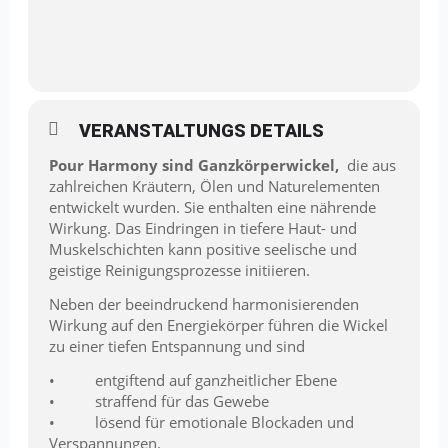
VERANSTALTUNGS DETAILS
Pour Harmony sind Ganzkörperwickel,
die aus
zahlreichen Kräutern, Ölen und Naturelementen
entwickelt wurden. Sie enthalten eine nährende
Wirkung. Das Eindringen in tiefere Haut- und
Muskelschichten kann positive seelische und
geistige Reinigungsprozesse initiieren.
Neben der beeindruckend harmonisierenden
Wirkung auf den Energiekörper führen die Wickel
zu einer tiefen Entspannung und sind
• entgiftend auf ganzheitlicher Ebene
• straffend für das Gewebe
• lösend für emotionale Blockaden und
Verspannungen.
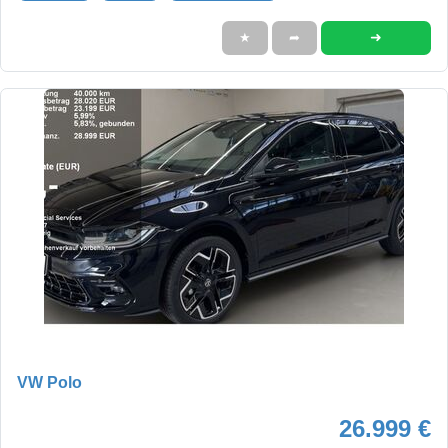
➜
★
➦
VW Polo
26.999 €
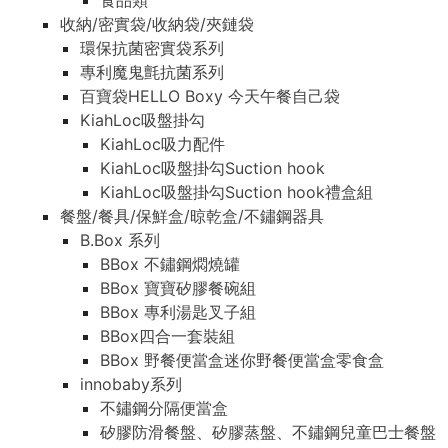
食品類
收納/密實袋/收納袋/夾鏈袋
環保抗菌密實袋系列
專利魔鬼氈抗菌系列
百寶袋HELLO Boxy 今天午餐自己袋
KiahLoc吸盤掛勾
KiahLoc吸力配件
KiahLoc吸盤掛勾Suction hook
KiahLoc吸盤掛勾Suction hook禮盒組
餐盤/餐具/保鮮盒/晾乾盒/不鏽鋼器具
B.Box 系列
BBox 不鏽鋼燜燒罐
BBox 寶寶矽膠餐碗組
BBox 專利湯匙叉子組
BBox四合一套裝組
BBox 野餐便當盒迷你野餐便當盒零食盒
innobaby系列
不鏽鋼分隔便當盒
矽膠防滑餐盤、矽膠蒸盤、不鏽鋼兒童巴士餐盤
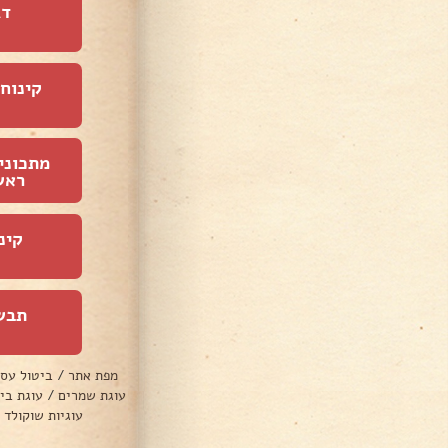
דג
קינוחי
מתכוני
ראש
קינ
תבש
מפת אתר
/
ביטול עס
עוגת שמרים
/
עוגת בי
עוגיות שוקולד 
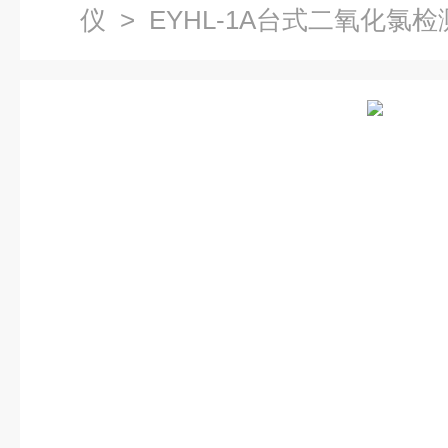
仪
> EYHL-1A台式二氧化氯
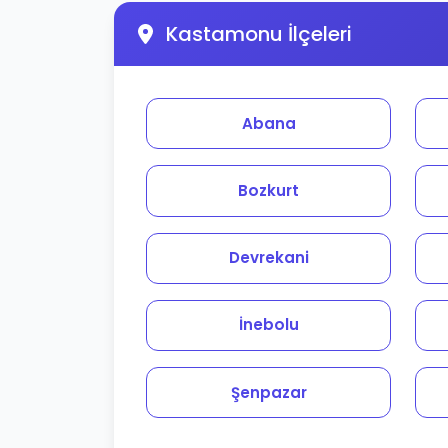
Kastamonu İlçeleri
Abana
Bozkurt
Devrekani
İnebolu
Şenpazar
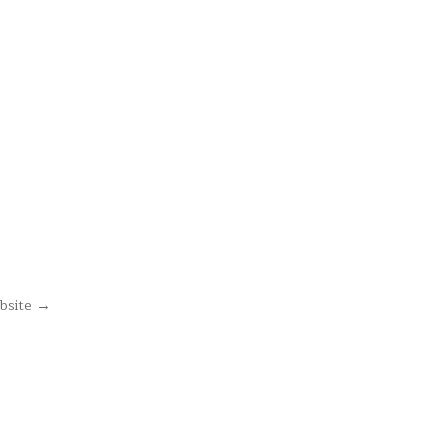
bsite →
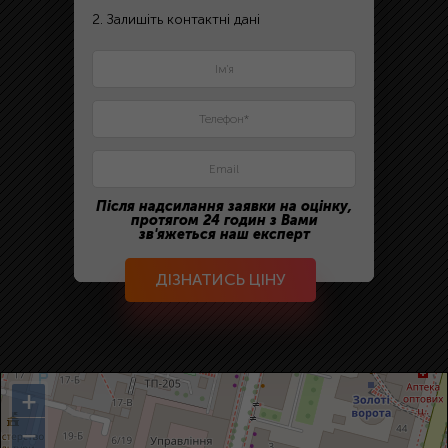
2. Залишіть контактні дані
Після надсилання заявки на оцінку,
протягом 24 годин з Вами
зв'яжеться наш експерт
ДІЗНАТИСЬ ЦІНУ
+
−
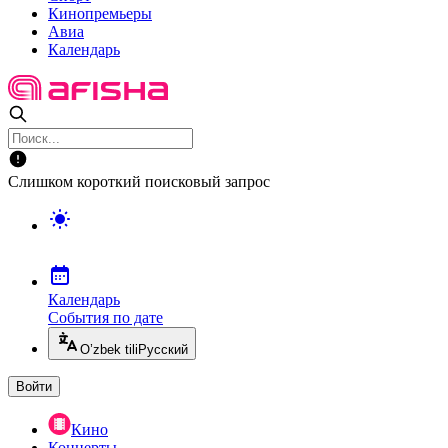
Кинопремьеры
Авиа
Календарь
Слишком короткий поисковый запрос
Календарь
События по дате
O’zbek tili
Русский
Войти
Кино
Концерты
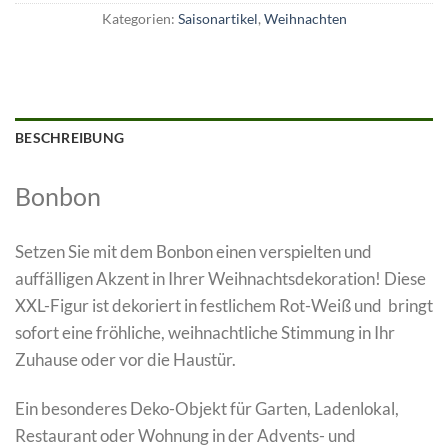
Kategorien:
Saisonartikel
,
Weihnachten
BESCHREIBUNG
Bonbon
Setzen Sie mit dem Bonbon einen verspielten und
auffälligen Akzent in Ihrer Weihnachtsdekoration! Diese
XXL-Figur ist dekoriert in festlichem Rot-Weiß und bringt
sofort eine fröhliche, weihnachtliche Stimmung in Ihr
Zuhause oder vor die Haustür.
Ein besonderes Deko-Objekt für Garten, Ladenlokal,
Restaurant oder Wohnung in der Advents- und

════════

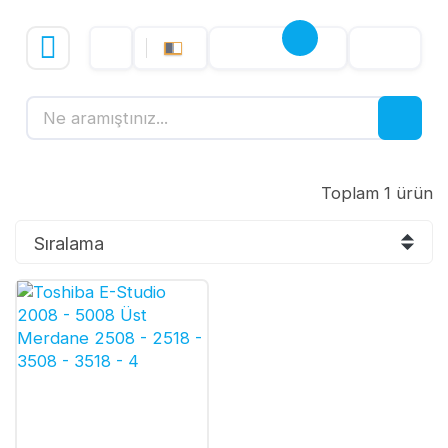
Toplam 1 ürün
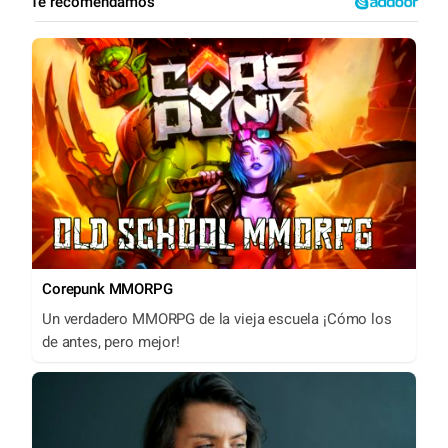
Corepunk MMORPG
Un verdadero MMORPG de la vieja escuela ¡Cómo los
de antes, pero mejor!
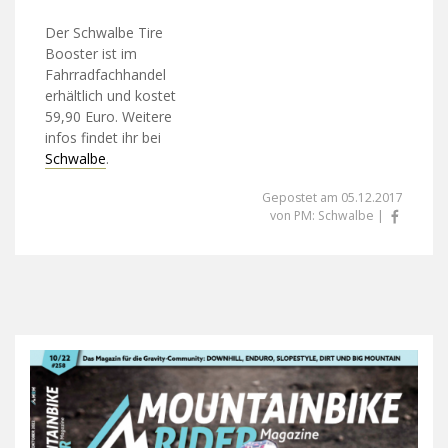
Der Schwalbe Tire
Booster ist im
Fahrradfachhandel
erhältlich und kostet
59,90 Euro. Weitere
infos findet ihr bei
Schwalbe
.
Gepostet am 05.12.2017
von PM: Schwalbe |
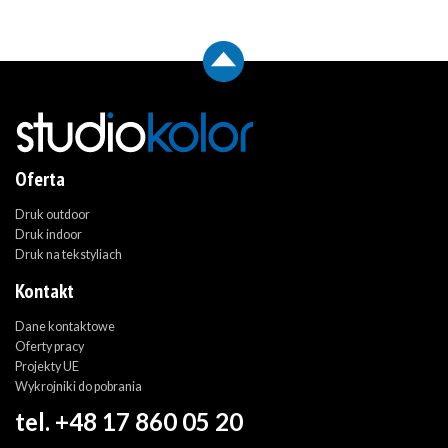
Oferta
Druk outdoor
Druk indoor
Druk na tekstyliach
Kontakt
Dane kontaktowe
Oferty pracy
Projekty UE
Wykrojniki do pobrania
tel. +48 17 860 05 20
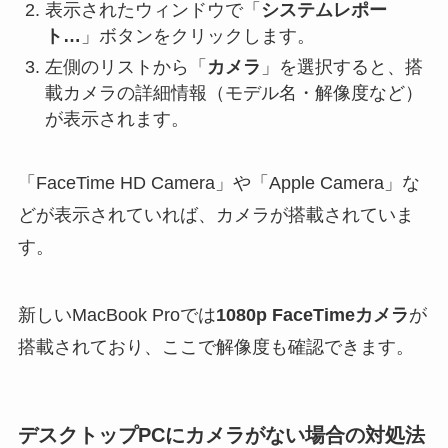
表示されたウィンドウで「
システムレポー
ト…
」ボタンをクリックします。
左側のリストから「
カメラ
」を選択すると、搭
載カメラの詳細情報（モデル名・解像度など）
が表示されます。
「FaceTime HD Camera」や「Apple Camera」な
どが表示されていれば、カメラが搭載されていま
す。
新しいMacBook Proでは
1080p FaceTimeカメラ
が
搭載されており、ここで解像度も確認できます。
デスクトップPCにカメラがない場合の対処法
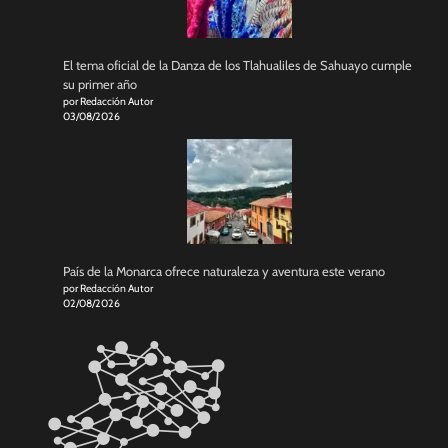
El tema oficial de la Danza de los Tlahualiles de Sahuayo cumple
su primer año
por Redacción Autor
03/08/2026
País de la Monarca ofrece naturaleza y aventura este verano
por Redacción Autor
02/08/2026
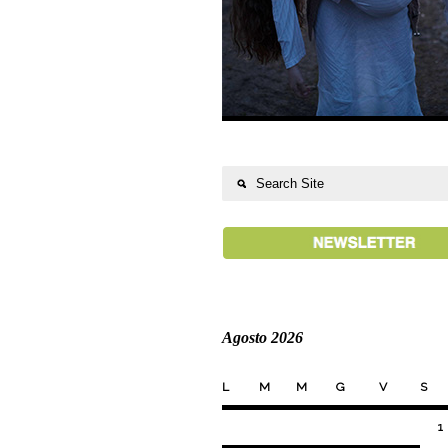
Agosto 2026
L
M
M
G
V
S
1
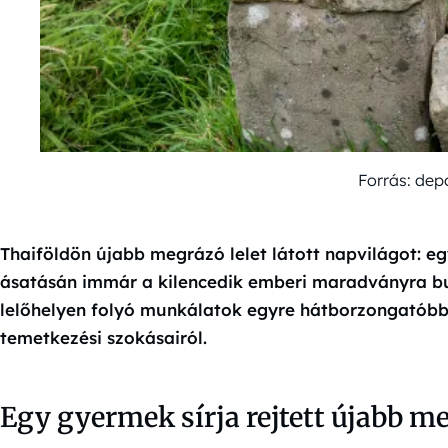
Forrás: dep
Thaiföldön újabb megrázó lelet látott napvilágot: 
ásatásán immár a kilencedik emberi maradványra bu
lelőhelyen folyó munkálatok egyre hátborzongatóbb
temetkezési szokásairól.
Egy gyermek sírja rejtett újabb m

════════

Beginning at the line above that contains "デスクトップPCにカメラがない場合の対処法" and going on through the line that contains "Egy gyermek sírja rejtett újabb m", please copy every line exactly, leaving the pictures out and adding nothing.

● **Output for this task**
デスクトップPCにカメラがない場合の対処法
El tema oficial de la Danza de los Tlahualiles de Sahuayo cumple
su primer año
por Redacción Autor
03/08/2026
País de la Monarca ofrece naturaleza y aventura este verano
por Redacción Autor
02/08/2026
Agosto 2026
L
M
M
G
V
S
1
Forrás: dep
Thaiföldön újabb megrázó lelet látott napvilágot: 
ásatásán immár a kilencedik emberi maradványra bu
lelőhelyen folyó munkálatok egyre hátborzongatóbb
temetkezési szokásairól.
Egy gyermek sírja rejtett újabb m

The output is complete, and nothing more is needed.